Naar het oordeel van de voorzieningenrechter dient het toekennen van een hoger aantal punten voor het gunningscriterium kwaliteit in de Nota van Inlichtingen te worden beschouwd als een wijziging van de gunningscriteria. Het is in beginsel mogelijk om vóór het verstrijken van de termijn van inschrijving de in het bestek bekendgemaakte gunningscriteria nog te wijzigen. Een voorwaarde hiervoor is wel, dat de wijziging tijdig aan alle potentiële inschrijvers bekend is gemaakt, zodat zij hun inschrijving hierop hebben kunnen aanpassen. Door HDSR (het watersschap) is gesteld dat aan deze voorwaarde is voldaan, omdat de Nota van Inlichtingen via ProjectNed bekend is gemaakt aan de 16 ondernemingen die zich naar aanleiding van de publicatie van de aanbesteding in het Publicatieblad bij ProjectNed hadden geregistreerd en het Beschrijvend document hadden gedownload. Deze ondernemingen hebben via ProjectNed een melding gekregen van het uitbrengen van de Nota van Inlichtingen en hebben deze kunnen downloaden en inzien.”

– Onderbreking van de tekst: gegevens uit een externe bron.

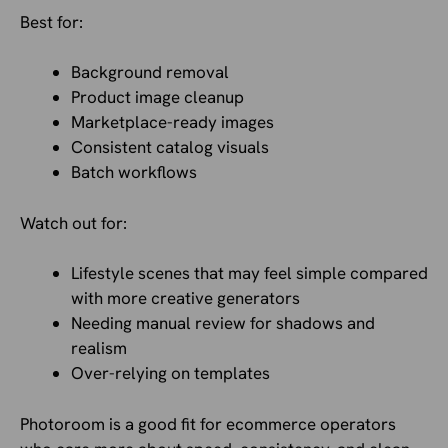
Best for:
Background removal
Product image cleanup
Marketplace-ready images
Consistent catalog visuals
Batch workflows
Watch out for:
Lifestyle scenes that may feel simple compared
with more creative generators
Needing manual review for shadows and
realism
Over-relying on templates
Photoroom is a good fit for ecommerce operators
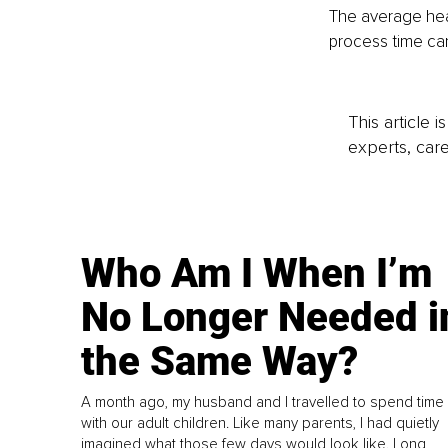
The average heat
process time can
This article 
experts, care
Who Am I When I’m
No Longer Needed i
the Same Way?
A month ago, my husband and I travelled to spend time
with our adult children. Like many parents, I had quietly
imagined what those few days would look like. Long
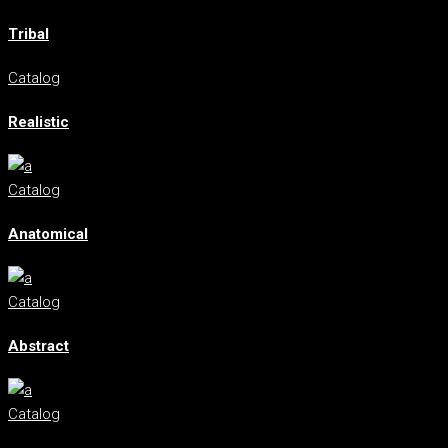
Tribal
Catalog
Realistic
Catalog
Anatomical
Catalog
Abstract
Catalog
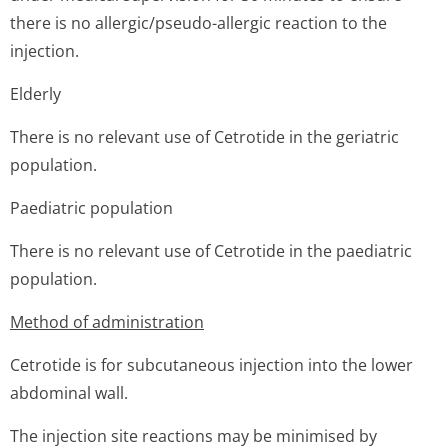
there is no allergic/pseudo-allergic reaction to the
injection.
Elderly
There is no relevant use of Cetrotide in the geriatric
population.
Paediatric population
There is no relevant use of Cetrotide in the paediatric
population.
Method of administration
Cetrotide is for subcutaneous injection into the lower
abdominal wall.
The injection site reactions may be minimised by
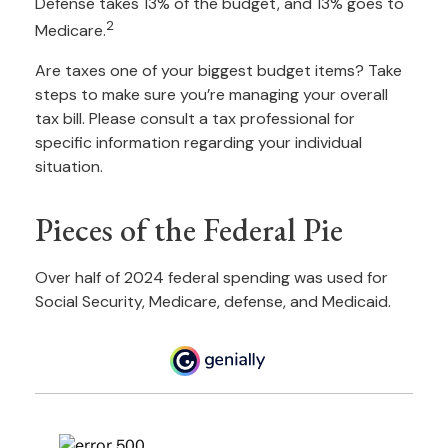
Defense takes 13% of the budget, and 13% goes to
2
Medicare.
Are taxes one of your biggest budget items? Take
steps to make sure you’re managing your overall
tax bill. Please consult a tax professional for
specific information regarding your individual
situation.
Pieces of the Federal Pie
Over half of 2024 federal spending was used for
Social Security, Medicare, defense, and Medicaid.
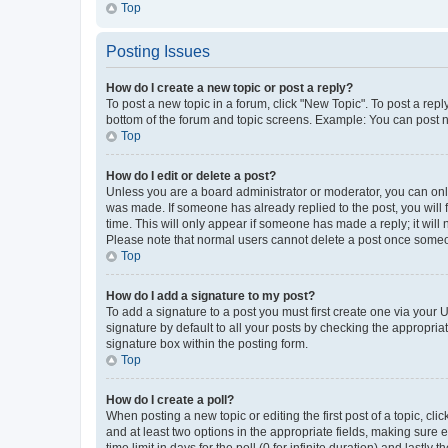
Top
Posting Issues
How do I create a new topic or post a reply?
To post a new topic in a forum, click "New Topic". To post a repl
bottom of the forum and topic screens. Example: You can post n
Top
How do I edit or delete a post?
Unless you are a board administrator or moderator, you can only e
was made. If someone has already replied to the post, you will f
time. This will only appear if someone has made a reply; it will 
Please note that normal users cannot delete a post once someo
Top
How do I add a signature to my post?
To add a signature to a post you must first create one via your
signature by default to all your posts by checking the appropria
signature box within the posting form.
Top
How do I create a poll?
When posting a new topic or editing the first post of a topic, cli
and at least two options in the appropriate fields, making sure 
time limit in days for the poll (0 for infinite duration) and lastly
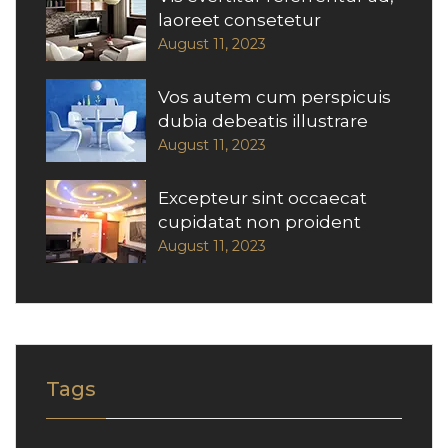
laoreet consetetur
August 11, 2023
Vos autem cum perspicuis
dubia debeatis illustrare
August 11, 2023
Excepteur sint occaecat
cupidatat non proident
August 11, 2023
Tags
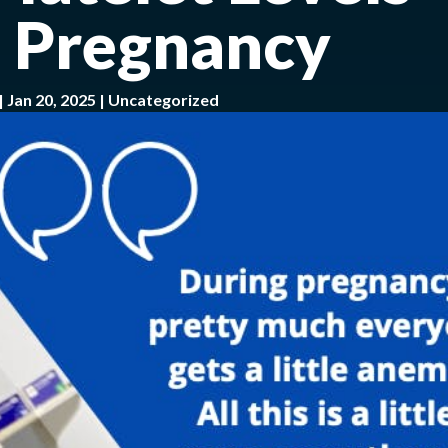
 Pregnancy
|
Jan 20, 2025
|
Uncategorized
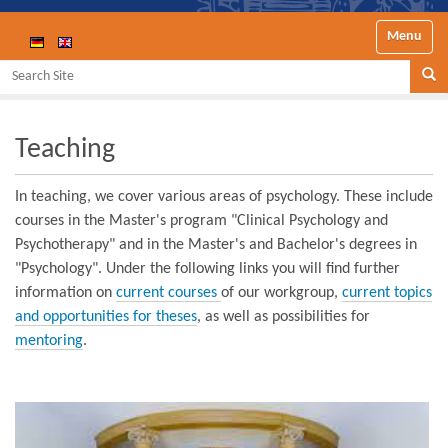
Toggle nav
Search Site
Se
Teaching
In teaching, we cover various areas of psychology. These include
courses in the Master's program "Clinical Psychology and
Psychotherapy" and in the Master's and Bachelor's degrees in
"Psychology". Under the following links you will find further
information on
current courses
of our workgroup,
current topics
and opportunities for theses
, as well as possibilities for
mentoring
.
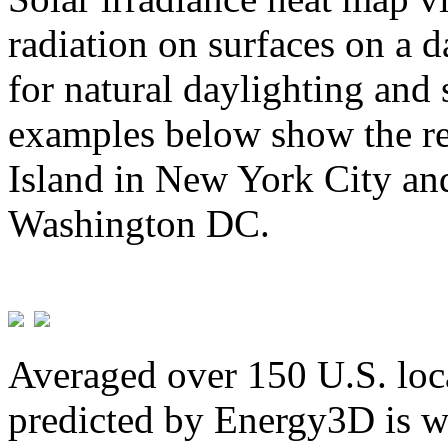
radiation on surfaces on a d
for natural daylighting and 
examples below show the re
Island in New York City and
Washington DC.
Averaged over 150 U.S. loca
predicted by Energy3D is w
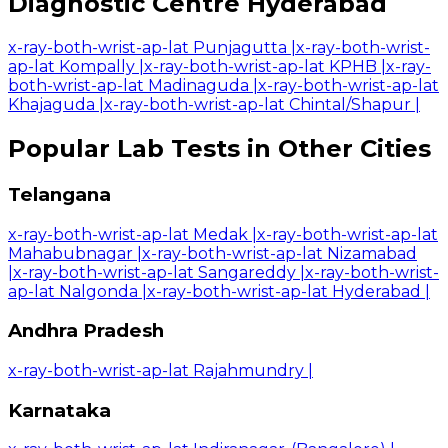
Diagnostic Centre Hyderabad
x-ray-both-wrist-ap-lat Punjagutta
|
x-ray-both-wrist-
ap-lat Kompally
|
x-ray-both-wrist-ap-lat KPHB
|
x-ray-
both-wrist-ap-lat Madinaguda
|
x-ray-both-wrist-ap-lat
Khajaguda
|
x-ray-both-wrist-ap-lat Chintal/Shapur
|
Popular Lab Tests in Other Cities
Telangana
x-ray-both-wrist-ap-lat Medak
|
x-ray-both-wrist-ap-lat
Mahabubnagar
|
x-ray-both-wrist-ap-lat Nizamabad
|
x-ray-both-wrist-ap-lat Sangareddy
|
x-ray-both-wrist-
ap-lat Nalgonda
|
x-ray-both-wrist-ap-lat Hyderabad
|
Andhra Pradesh
x-ray-both-wrist-ap-lat Rajahmundry
|
Karnataka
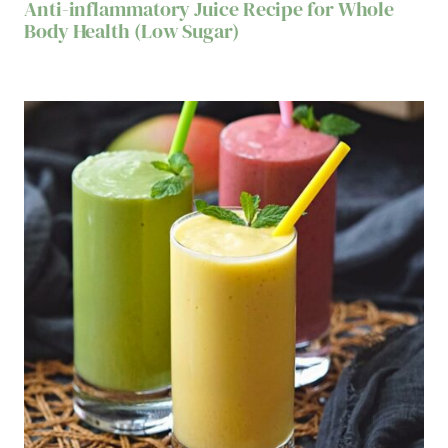
Anti-inflammatory Juice Recipe for Whole
Body Health (Low Sugar)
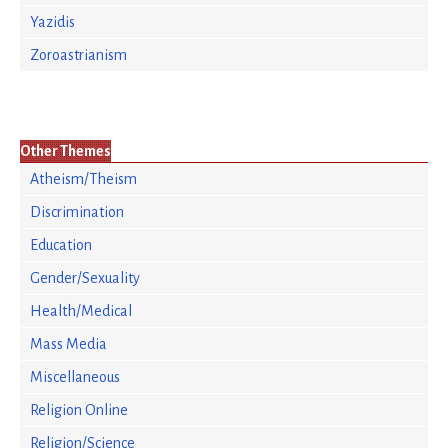
Yazidis
Zoroastrianism
Other Themes
Atheism/Theism
Discrimination
Education
Gender/Sexuality
Health/Medical
Mass Media
Miscellaneous
Religion Online
Religion/Science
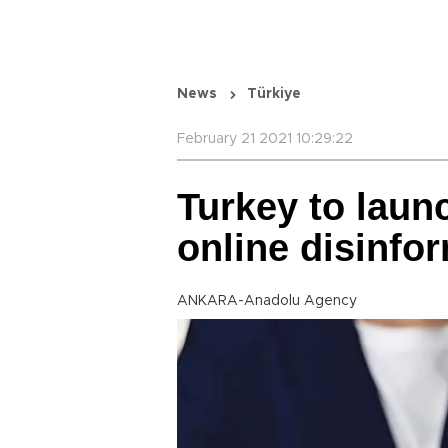
News
Türkiye
February 21 2021 10:29:22
Turkey to laun
online disinfo
ANKARA-Anadolu Agency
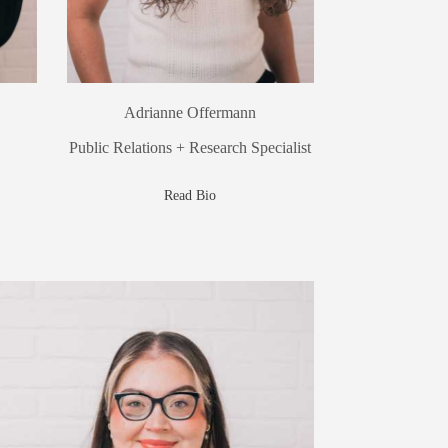
Adrianne Offermann
Public Relations + Research Specialist
Read Bio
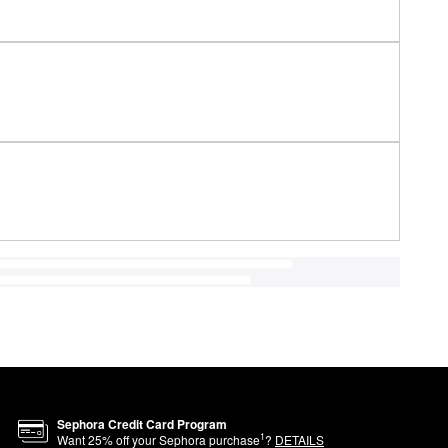
Sephora Credit Card Program
1
Want
25
% off your Sephora purchase
?
DETAILS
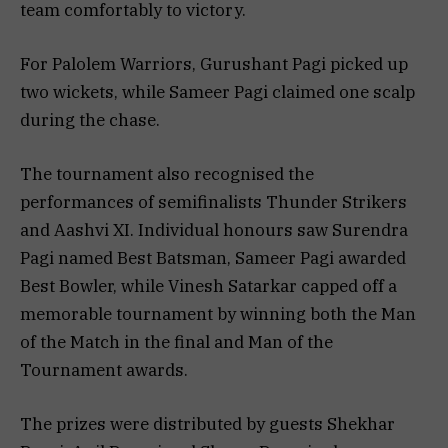
team comfortably to victory.
For Palolem Warriors, Gurushant Pagi picked up
two wickets, while Sameer Pagi claimed one scalp
during the chase.
The tournament also recognised the
performances of semifinalists Thunder Strikers
and Aashvi XI. Individual honours saw Surendra
Pagi named Best Batsman, Sameer Pagi awarded
Best Bowler, while Vinesh Satarkar capped off a
memorable tournament by winning both the Man
of the Match in the final and Man of the
Tournament awards.
The prizes were distributed by guests Shekhar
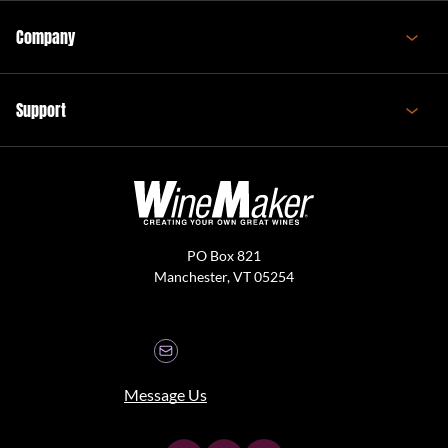
Company
Support
PO Box 821
Manchester, VT 05254
Message Us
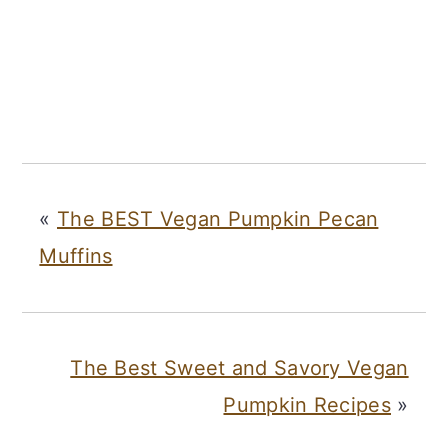
«
The BEST Vegan Pumpkin Pecan
Muffins
The Best Sweet and Savory Vegan
Pumpkin Recipes
»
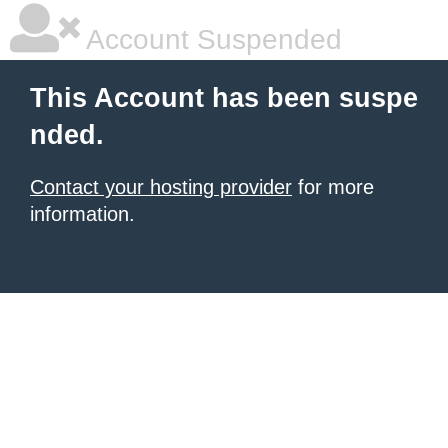
Account Suspended
This Account has been suspe
nded.
Contact your hosting provider
for more
information.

Gezien de bovenstaande overweging heeft het waterschap volgens de voorzieningenrechter dus niet in strijd  gehandeld met de beginselen van het gelijkheid en transparantie. Alle vorderingen van IV-Water worden op grond van het voorgaande afgewezen.

Commentaar
De Utrechtse Voorzieningenrechter volgt met de hierboven geciteerde overweging dus het Europees Hof van Justitie aangaande het doorvoeren van wijzigingen tijdens een lopende aanbestedingsprocedure. Het wijzigen van belangrijke voorwaarden (zoals de gunningssystematiek) is alleen dan toegestaan als alle potentiële inschrijvers hiervan tijdig op de hoogte worden gesteld en zodoende dus ook de tijd hebben om een aanbieding op te stellen naar aanleiding van deze wijzigingen.

Wij verwachten, mede naar aanleiding van de hier besproken uitspraak, dat de reeds door het Europees Hof van Justitie geformuleerde uitzondering ook in de Nederlandse rechtspraak wordt bestendigd. Aanbestedende diensten doen er dan ook verstandig aan om, indien zij gedurende de procedure nog belangrijke wijzigingen wensen door te voeren, goed acht te slaan op dit vonnis.